Are games important?

#EvanPoll #poll #games

Yes
77.2%
Yes, but...
12.6%
No, but...
4.5%
No
5.6%
Poll ended at .

@evan "important" is relative, of course, but I said "yes" because play is an important part of any young mammal's development, and maybe other animals too. Also, enjoyment is an important part of anyone's life, young or old.

That said, I still have a hard time imagining a game as emotionally rich as a book or even a good movie. I don't see how it could be. Am I missing something?

@jamesmarshall @evan As a game enjoyer, I think the missing ingredient is how affecting interactivity can be. Games have the power to stretch the audience's perception of time in a way that other media are limited in, except highly interactive forms of experimental theatre, or LARPing, or communal storytelling experiences like tabletop games. Games have the advantage over the last two in that they're highly multimodal experiences as well, with the capacity for synchronised music and visuals in the manner of cinema.

Some concrete examples of my favourite moments:

In a very old game called Ys II, a villain announces that he's about to execute one of your companions, with a bell chiming some number of times before the execution takes place. It's only a short walk from where the villain makes the announcement to where the execution takes place, but every ringing of the bell stretches that time out in an agonising way that isn't available to passively watching a sequence.

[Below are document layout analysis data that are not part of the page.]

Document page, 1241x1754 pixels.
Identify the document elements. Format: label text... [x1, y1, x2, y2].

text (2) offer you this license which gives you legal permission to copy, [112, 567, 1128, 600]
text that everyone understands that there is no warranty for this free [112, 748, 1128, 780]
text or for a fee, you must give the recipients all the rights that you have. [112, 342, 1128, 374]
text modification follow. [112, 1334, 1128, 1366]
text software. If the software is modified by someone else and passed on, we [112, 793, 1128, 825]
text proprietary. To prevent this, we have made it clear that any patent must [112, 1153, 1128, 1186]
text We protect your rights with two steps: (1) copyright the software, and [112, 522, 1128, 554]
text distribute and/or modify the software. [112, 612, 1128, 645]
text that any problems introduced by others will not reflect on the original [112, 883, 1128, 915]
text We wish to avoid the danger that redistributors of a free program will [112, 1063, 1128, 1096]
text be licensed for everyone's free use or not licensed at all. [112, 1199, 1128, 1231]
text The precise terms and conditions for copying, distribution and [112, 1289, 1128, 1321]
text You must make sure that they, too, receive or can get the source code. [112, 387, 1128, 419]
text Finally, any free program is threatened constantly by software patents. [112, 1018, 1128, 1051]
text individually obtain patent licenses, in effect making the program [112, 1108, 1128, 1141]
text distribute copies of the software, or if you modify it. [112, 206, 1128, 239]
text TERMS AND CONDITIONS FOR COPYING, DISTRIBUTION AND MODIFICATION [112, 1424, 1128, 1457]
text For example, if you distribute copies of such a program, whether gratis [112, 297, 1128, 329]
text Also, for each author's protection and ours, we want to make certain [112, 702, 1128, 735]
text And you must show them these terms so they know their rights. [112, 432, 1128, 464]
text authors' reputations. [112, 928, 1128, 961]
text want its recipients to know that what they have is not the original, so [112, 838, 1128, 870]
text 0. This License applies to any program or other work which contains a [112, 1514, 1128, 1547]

Hands on the controller, the experience of time stretching out is much more raw due to the contrast between agency and disempowerment.

In Ys VIII, there is a sequence where you climb a mountain that has been looming in your vision for some time now, to reunite with a friend who was been distant in time and space for some time now. Fighting your way to the top, you catch a glimpse of the ruins she's been sleeping in, before descending through a network of caves, the ruins dipping in and out of sight. Same sense of the elasticity of time again. The game's writing is clever too, as your other non-player character companions will remark on the journey and how they feel about meeting the waiting friend.

On the other side of things, there's a sequence in Final Fantasy XI where you have to traverse some repositories of memory that are breaking down and being unmade by a curse. Being immersed in a deeply reflective state as you wander broken down buildings, giant animal skeletons, a graveyard is a kind of very harrowing walking meditation. In this case time slows down and the subjective experience of the decay of time seeped into me in a way I haven't experienced from other media.

--

Another different example, the director Hideo Kojima is fascinated by the nexus of cinema, games, and their communal nature. The fact that games as a medium are capable of creating a shared, interactive experience of something filmic is really interesting.

Anyway, very long writeup, that's some of my take on how games are incredibly rich as a medium.
@sandriver @evan but can a game really give you the insight about life, love, humanity, philosophy, and whatever else a good book or movie can inspire in you? Can a game make you restructure the way you think about all those things, and bring the kind of wisdom that a well-written movie or book can? Can it take you through that kind of emotional experience? I'm not talking about action movies or special effects.
@jamesmarshall @evan absolutely! Why would there be anything inherent to the medium that should preclude that? Cinema has given us lay theologians like Tarkovsky and lay philosophers like Mamoru Oshii; games have attracted the likes of Tetsuya Takahashi who has brought spirituality and the philosophy of Erich Fromm to games, and cultivated a generation of writers drawing from his same inspirations as well as Bertolt Brecht. Yaeko Sato has written brilliant narratives about found family and pan-spiritual notions of repentance and love. Masato Kato is famous for his Balzac-light cast of thousands worldbuilding and richly interwoven narratives.

The high standard of writing in literature and theatre is just as present in games, just games facilitate unique experiences through their inherent capacity for real-time collaboration between audience members, and the unique nature of their interactivity.